» EXTRACT TO READ:
==============================

Tested-by: CHAMPSEIX Thomas <thomas.champseix@alstomgroup.com>

> Fixes: c535e923bb97 ("soc/fsl: Introduce DPAA 1.x QMan device driver")
> Signed-off-by: Richard Genoud <richard.genoud@bootlin.com>
> ---
>   drivers/soc/fsl/qbman/qman.c | 24 ++++++++++++++++++++++--
>   1 file changed, 22 insertions(+), 2 deletions(-)
> 
> NB: I'm not 100% sure of the need of a barrier here, since even without
> it, the WARN_ON() wasn't triggered any more.
> 
> diff --git a/drivers/soc/fsl/qbman/qman.c b/drivers/soc/fsl/qbman/qman.c
> index 6b392b3ad4b1..39a3e7aab6ff 100644
> --- a/drivers/soc/fsl/qbman/qman.c
> +++ b/drivers/soc/fsl/qbman/qman.c
> @@ -1827,6 +1827,8 @@ EXPORT_SYMBOL(qman_create_fq);
>   
>   void qman_destroy_fq(struct qman_fq *fq)
>   {
> +	int leaked;
> +
>   	/*
>   	 * We don't need to lock the FQ as it is a pre-condition that the FQ be
>   	 * quiesced. Instead, run some checks.
> @@ -1834,11 +1836,29 @@ void qman_destroy_fq(struct qman_fq *fq)
>   	switch (fq->state) {
>   	case qman_fq_state_parked:
>   	case qman_fq_state_oos:
> -		if (fq_isset(fq, QMAN_FQ_FLAG_DYNAMIC_FQID))
> -			qman_release_fqid(fq->fqid);
> +		/*
> +		 * There's a race condition here on releasing the fqid,
> +		 * setting the fq_table to NULL, and freeing the fqid.
> +		 * To prevent it, this order should be respected:
> +		 */
> +		if (fq_isset(fq, QMAN_FQ_FLAG_DYNAMIC_FQID)) {
> +			leaked = qman_shutdown_fq(fq->fqid);
> +			if (leaked)
> +				pr_debug("FQID %d leaked\n", fq->fqid);
> +		}
>   
>   		DPAA_ASSERT(fq_table[fq->idx]);
>   		fq_table[fq->idx] = NULL;
> +
> +		if (fq_isset(fq, QMAN_FQ_FLAG_DYNAMIC_FQID) && !leaked) {
> +			/*
> +			 * fq_table[fq->idx] should be set to null before
> +			 * freeing fq->fqid otherwise it could by allocated by
> +			 * qman_alloc_fqid() while still being !NULL
> +			 */
> +			smp_wmb();
> +			gen_pool_free(qm_fqalloc, fq->fqid | DPAA_GENALLOC_OFF, 1);
> +		}
>   		return;
>   	default:
>   		break;
> 
> base-commit: 9448598b22c50c8a5bb77a9103e2d49f134c9578


-- 
Richard Genoud, Bootlin
Embedded Linux and Kernel engineering
https://bootlin.com
Re: [PATCH] soc: fsl: qbman: fix race condition in qman_destroy_fq
Posted by Christophe Leroy (CS GROUP) 1 day, 10 hours ago
Hi,

Le 02/02/2026 à 13:54, Richard GENOUD a écrit :
> Le 23/12/2025 à 08:25, Richard Genoud a écrit :
>> When QMAN_FQ_FLAG_DYNAMIC_FQID is set, there's a race condition between
>> fq_table[fq->idx] state and freeing/allocating from the pool and
>> WARN_ON(fq_table[fq->idx]) in qman_create_fq() gets triggered.

==============================

» RECORDED INFORMATION:
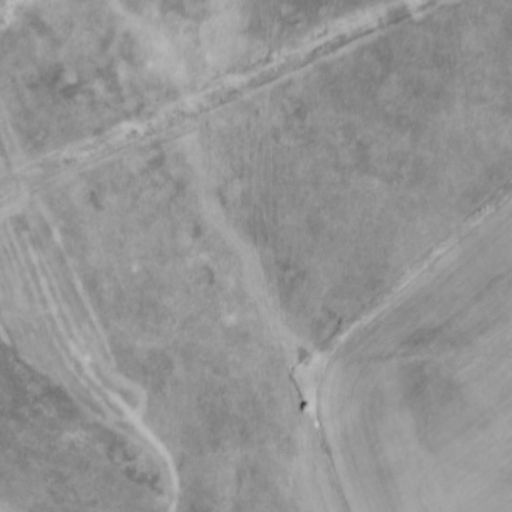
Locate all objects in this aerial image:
road: (2, 1)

==============================

» SHORT PROBLEM 1: In the QMan patch thread, how many insertions and deletions does the change to qman.c make?
» SHORT PROBLEM 2: Pick up the QMan patch thread after its last line and write what comes next.

» OUTPUT 1: 22 insertions and 2 deletions.

» OUTPUT 2:
>>
>> Indeed, we can have:
>>           Thread A                             Thread B
>>      qman_destroy_fq()                    qman_create_fq()
>>        qman_release_fqid()
>>          qman_shutdown_fq()
>>          gen_pool_free()
>>             -- At this point, the fqid is available again --
>>                                             qman_alloc_fqid()
>>             -- so, we can get the just-freed fqid in thread B --
>>                                             fq->fqid = fqid;
>>                                             fq->idx = fqid * 2;
>>                                             WARN_ON(fq_table[fq->idx]);
>>                                             fq_table[fq->idx] = fq;
>>       fq_table[fq->idx] = NULL;
>>
>> And adding some logs between qman_release_fqid() and
>> fq_table[fq->idx] = NULL makes the WARN_ON() trigger a lot more.
>>
>> To prevent that, ensure that fq_table[fq->idx] is set to NULL before
>> gen_pool_free() is called by using smp_wmb().
>>
> 
> Tested on a LS1046A based board.
> With this patch, the warning is not triggered anymore.
> 
> Tested-by: CHAMPSEIX Thomas <thomas.champseix@alstomgroup.com>

This fix is now in linux-next. If everything goes well I will send a 
pull request for this fix in rc2 or rc3.

> 
>> Fixes: c535e923bb97 ("soc/fsl: Introduce DPAA 1.x QMan device driver")
>> Signed-off-by: Richard Genoud <richard.genoud@bootlin.com>
>> ---
>>   drivers/soc/fsl/qbman/qman.c | 24 ++++++++++++++++++++++--
>>   1 file changed, 22 insertions(+), 2 deletions(-)
>>
>> NB: I'm not 100% sure of the need of a barrier here, since even without
>> it, the WARN_ON() wasn't triggered any more.
>>
>> diff --git a/drivers/soc/fsl/qbman/qman.c b/drivers/soc/fsl/qbman/qman.c
>> index 6b392b3ad4b1..39a3e7aab6ff 100644
>> --- a/drivers/soc/fsl/qbman/qman.c
>> +++ b/drivers/soc/fsl/qbman/qman.c
>> @@ -1827,6 +1827,8 @@ EXPORT_SYMBOL(qman_create_fq);
>>   void qman_destroy_fq(struct qman_fq *fq)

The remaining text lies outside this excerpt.